Ketika Generasi Muda Amerika Bangkit Membela Palestina, Pertanda Hati yang Terbuka

Dengarkan Artikel Ini

Gaza – 1miliarsantri.net : Di tengah gemuruh berita internasional yang semakin bising, sebuah suara berbeda muncul dari jantung Amerika. Suara itu datang dari generasi muda—Generasi Z dan Milenial awal—yang mulai memandang perang Israel-Palestina dengan hati yang lebih terbuka. Bukan lagi sekadar data statistik atau jargon politik, melainkan gelombang empati yang tumbuh, menggeser paradigma lama yang selama puluhan tahun membungkus kebijakan luar negeri Amerika.

Pertanyaan yang tertinggal untuk Santri Indonesia: tetap diam, atau ikut bergerak melawan ketidakadilan Israel?

Sebuah survei terbaru yang dirilis oleh University of Maryland Critical Issues Poll (Agustus 2025) menunjukkan adanya pergeseran besar dalam pandangan publik Amerika. Survei yang dilakukan pada 29 Juli hingga 7 Agustus 2025 dengan melibatkan 1.514 responden dewasa ini menemukan fakta mengejutkan.

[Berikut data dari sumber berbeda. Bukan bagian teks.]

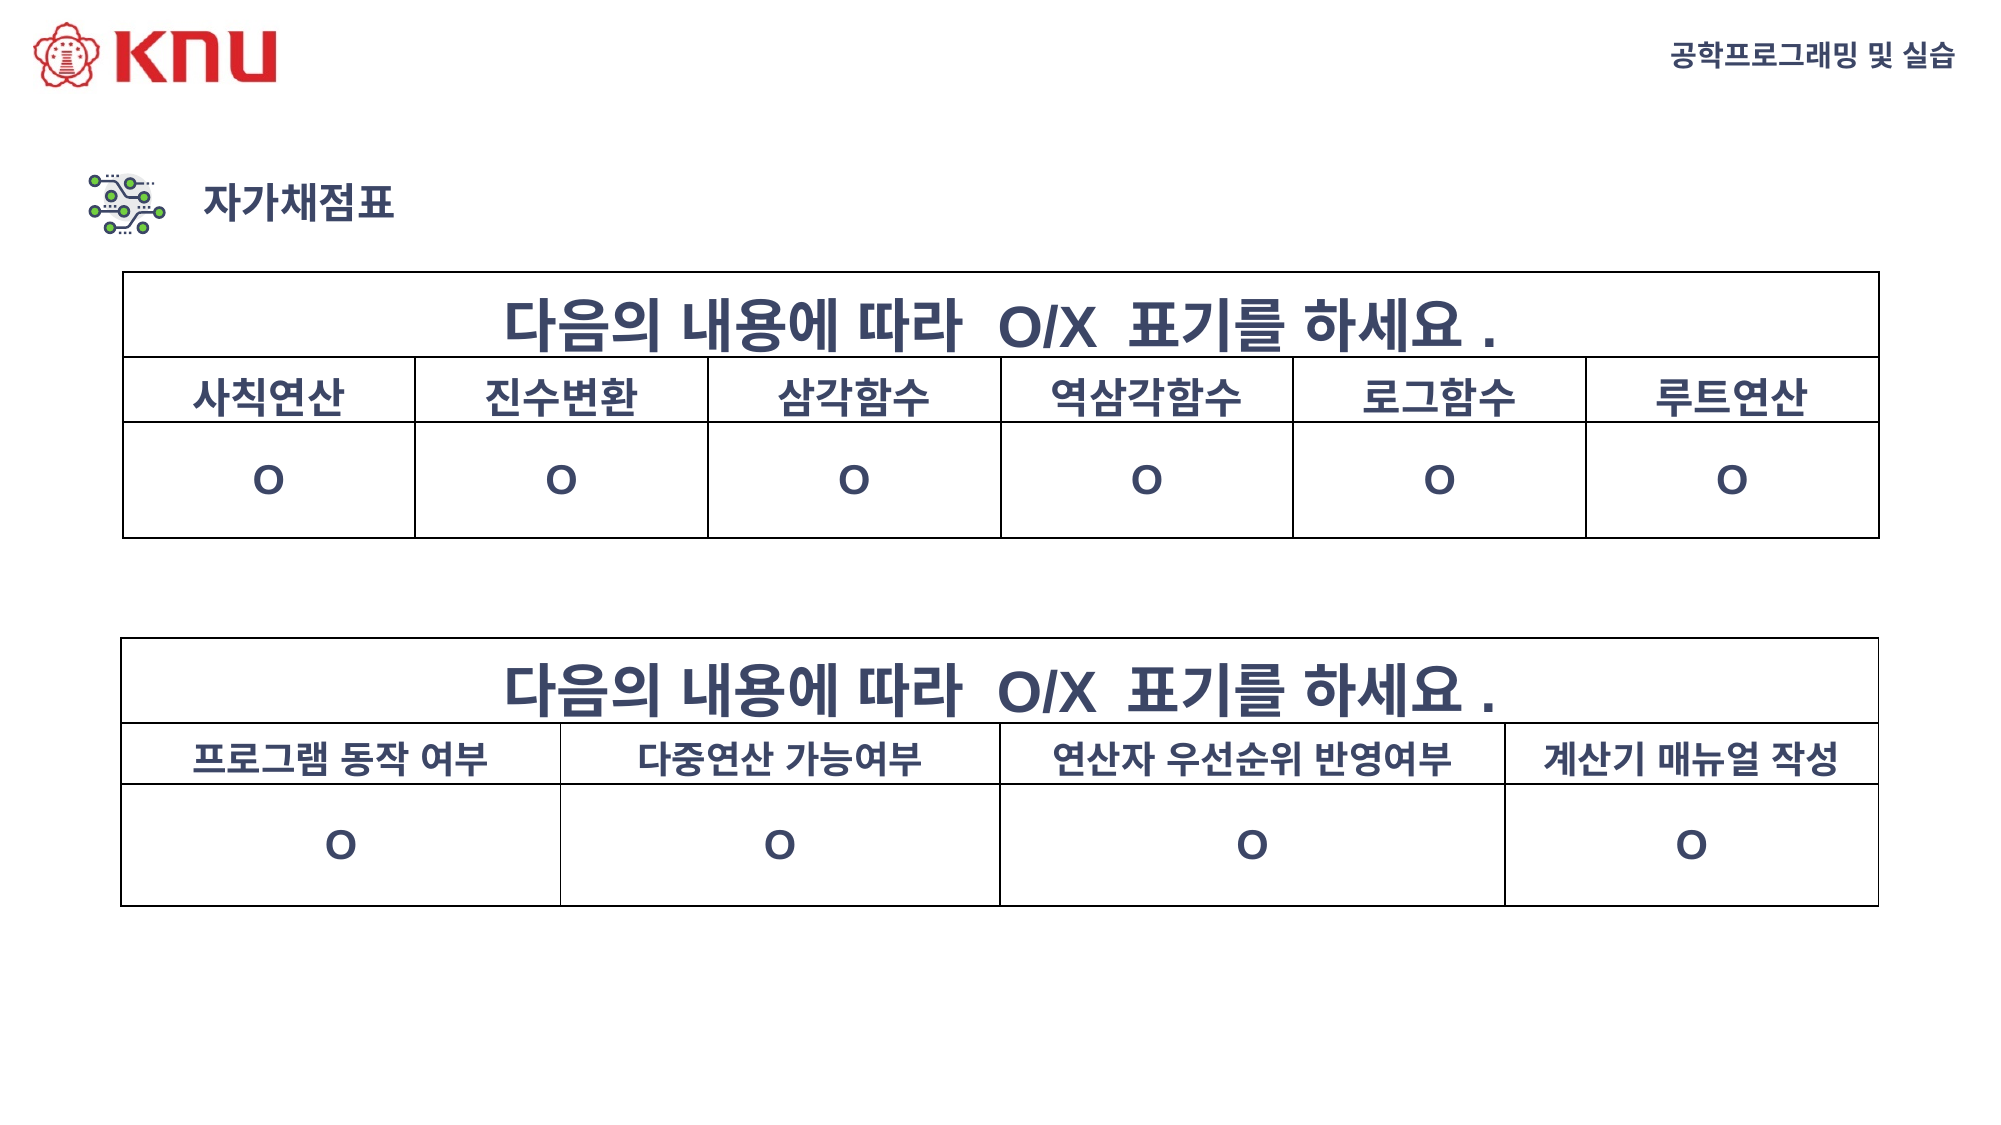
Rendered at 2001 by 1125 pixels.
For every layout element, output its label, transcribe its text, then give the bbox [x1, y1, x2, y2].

table_header 다음의 내용에 따라 O/X 표기를 하세요. [122, 639, 1878, 722]
table_cell O [1587, 423, 1878, 537]
table_cell O [709, 423, 1000, 537]
table_cell O [122, 785, 560, 905]
table_cell O [124, 423, 414, 537]
table_cell O [1001, 785, 1504, 905]
table_header 다음의 내용에 따라 O/X 표기를 하세요. [124, 273, 1878, 356]
table_cell 역삼각함수 [1002, 358, 1292, 421]
table_cell O [416, 423, 707, 537]
table_cell O [1002, 423, 1292, 537]
text_box 공학프로그래밍 및 실습 [1627, 12, 2000, 80]
table_cell 삼각함수 [709, 358, 1000, 421]
table_cell 로그함수 [1294, 358, 1585, 421]
table_cell 사칙연산 [124, 358, 414, 421]
table_cell 연산자 우선순위 반영여부 [1001, 724, 1504, 783]
table_cell O [561, 785, 999, 905]
table_cell 다중연산 가능여부 [561, 724, 999, 783]
table_cell 계산기 매뉴얼 작성 [1506, 724, 1878, 783]
table_cell 프로그램 동작 여부 [122, 724, 560, 783]
table_cell O [1294, 423, 1585, 537]
picture [33, 7, 280, 95]
table_cell 루트연산 [1587, 358, 1878, 421]
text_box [88, 160, 421, 236]
table_cell O [1506, 785, 1878, 905]
table_cell 진수변환 [416, 358, 707, 421]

Sumber foto: University of Maryland

Untuk pertama kalinya, simpati masyarakat Amerika terhadap Palestina melampaui dukungan pada Israel. Sekitar 28 persen responden menyatakan empati pada Palestina, sementara hanya 22 persen yang berpihak pada Israel. Lebih dari seperempat responden merasa simpati pada kedua belah pihak, dan sisanya memilih tidak berpihak sama sekali.

Angka-angka ini tampak sederhana, namun sesungguhnya menyimpan cerita penting: generasi muda Amerika mulai menggugat narasi lama yang selama puluhan tahun menguasai politik Washington.

Gelombang dari Generasi Z

Perubahan paling tajam datang dari kelompok usia 18–34 tahun. Di rentang ini, 37 persen responden menyatakan simpati pada Palestina, sementara hanya 11 persen yang memilih Israel. Angka ini bukan sekadar statistik; ia adalah cermin dari hati nurani generasi yang tumbuh bersama internet, menyaksikan langsung gambar-gambar Gaza yang hancur, mendengar suara anak-anak yang menangis, dan membaca kisah keluarga yang tercerabut dari tanahnya.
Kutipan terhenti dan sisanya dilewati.